The Fireflite was so authentic, it even had the 34-year-old original tires on it and the original spare in the trunk when Baker brought it home for the first time. “It has the original spare yet and I have two of the original tires. I had the other two but they went bad from the heat in the garage where I had them stored. They bowed and bulged.”

For all its head-turning looks, Exner-inspired “Foreward” thinking and a healthy does Hemi brute force in the hood, the Desotos were a startlingly fast track to extinction by 1957 — arguably the company’s high-water mark when factoring in sales success and the memorable machines the model year produced. With 117,474 car’s built, DeSoto ranked 11th among U.S. automakers, but that figured plunged sharply for 1958 — a difficult year for the American auto industry.

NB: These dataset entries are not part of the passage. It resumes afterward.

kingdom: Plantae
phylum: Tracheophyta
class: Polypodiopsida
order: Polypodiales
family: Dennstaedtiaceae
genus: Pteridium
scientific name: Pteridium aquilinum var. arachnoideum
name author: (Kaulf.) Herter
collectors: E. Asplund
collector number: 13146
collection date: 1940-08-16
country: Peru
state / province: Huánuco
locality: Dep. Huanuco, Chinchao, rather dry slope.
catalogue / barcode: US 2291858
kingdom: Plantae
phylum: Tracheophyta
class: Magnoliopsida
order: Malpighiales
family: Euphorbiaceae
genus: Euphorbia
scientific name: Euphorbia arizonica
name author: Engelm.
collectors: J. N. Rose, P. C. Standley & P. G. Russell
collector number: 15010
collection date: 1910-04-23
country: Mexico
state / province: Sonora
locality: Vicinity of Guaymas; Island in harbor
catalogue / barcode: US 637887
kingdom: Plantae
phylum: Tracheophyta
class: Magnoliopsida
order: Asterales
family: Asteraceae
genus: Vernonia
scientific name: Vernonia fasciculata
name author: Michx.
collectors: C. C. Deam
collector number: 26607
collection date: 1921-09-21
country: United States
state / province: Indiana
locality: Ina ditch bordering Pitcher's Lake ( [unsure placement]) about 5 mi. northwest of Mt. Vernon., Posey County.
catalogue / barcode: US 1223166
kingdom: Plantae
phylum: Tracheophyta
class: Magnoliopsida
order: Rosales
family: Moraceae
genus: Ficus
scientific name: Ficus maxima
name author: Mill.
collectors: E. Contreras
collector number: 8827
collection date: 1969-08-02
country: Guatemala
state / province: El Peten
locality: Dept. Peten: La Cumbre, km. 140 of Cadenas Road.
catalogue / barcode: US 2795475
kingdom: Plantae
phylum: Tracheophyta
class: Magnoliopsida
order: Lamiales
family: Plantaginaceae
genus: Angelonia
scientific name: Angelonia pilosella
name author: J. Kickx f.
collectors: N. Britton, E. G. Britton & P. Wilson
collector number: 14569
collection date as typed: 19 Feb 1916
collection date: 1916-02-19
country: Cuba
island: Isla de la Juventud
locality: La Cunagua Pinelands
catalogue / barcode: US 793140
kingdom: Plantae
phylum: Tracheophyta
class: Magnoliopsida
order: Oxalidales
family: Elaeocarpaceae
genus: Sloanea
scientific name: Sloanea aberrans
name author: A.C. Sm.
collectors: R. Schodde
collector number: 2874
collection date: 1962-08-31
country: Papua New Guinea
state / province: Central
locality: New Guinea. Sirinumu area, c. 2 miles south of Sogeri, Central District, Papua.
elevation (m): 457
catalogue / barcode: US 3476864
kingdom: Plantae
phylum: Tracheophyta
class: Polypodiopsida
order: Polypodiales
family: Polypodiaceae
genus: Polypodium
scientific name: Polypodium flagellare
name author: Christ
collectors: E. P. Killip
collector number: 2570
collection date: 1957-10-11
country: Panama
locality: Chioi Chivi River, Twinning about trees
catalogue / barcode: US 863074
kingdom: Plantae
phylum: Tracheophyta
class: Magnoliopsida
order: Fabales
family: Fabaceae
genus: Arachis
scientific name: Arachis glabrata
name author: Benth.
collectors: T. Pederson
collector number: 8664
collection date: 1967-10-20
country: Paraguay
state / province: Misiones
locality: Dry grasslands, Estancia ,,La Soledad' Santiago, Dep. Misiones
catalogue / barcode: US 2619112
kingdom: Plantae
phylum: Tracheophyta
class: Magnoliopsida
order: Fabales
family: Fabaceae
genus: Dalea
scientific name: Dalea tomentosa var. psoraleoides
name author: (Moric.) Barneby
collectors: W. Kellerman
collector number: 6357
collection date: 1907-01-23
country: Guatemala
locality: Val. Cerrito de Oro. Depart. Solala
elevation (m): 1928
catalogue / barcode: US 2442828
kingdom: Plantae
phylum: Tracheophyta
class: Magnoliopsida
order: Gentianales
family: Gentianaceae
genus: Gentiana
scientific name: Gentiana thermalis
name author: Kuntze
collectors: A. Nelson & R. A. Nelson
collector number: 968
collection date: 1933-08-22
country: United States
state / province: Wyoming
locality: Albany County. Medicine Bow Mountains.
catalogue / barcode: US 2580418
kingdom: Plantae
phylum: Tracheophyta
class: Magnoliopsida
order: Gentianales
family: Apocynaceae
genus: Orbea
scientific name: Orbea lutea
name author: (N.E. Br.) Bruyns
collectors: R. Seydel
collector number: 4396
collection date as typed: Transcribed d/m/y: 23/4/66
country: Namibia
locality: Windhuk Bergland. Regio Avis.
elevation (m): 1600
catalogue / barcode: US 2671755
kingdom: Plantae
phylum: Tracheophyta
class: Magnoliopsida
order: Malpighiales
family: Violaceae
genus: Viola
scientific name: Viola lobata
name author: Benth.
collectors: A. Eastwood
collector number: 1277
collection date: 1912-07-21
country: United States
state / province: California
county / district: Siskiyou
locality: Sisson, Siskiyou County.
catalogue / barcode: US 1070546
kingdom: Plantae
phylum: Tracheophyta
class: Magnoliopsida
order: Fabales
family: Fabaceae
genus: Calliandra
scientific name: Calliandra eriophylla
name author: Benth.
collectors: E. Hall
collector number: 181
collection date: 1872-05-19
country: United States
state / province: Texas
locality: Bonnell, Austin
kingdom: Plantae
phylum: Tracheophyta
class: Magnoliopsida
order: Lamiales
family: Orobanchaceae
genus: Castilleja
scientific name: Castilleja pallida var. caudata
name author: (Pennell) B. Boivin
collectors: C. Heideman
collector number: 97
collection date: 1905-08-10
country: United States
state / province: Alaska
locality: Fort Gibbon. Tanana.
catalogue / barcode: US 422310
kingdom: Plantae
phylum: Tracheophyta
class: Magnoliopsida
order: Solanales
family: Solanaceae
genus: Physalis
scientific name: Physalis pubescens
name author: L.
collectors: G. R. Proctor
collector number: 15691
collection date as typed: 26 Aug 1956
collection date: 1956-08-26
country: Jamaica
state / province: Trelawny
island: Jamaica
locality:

The Fireflite model lasted only through 1960, when it was relegated to bottom-tier status as only the Fireflite and Adventurer lineups remained. In November of 1960, Chrysler pulled the plug altogether on the DeSoto brand, leaving only a handful of 1961 models for dealers to try to unload.

There’s something cool about owning an orphan today, especially a big, beautiful late-‘50s cruiser with high-rising fins and oceans of chrome. They tend to attract lots of attention and make for enjoyable Sunday afternoons in the summer. The Bakers’ Fireflite shines on all accounts.

“There is so much chrome. You don’t realize how much chrome there is until you start cleaning the car. It’s everywhere. There is no plastic on these cars,” Jeff chuckled. “And it just floats down the road. It rides really nice. It’s got plenty of power because the Hemi has almost 300 horse in it. It’s got plenty of power to move this heavy car. It rides like a dream. You go down the road and you don’t feel any bumps.

“I’ve had it quite a while. I’ve bought other cars in between there that have come and gone, but this one I’ve held onto. We’re just going to keep enjoying it.”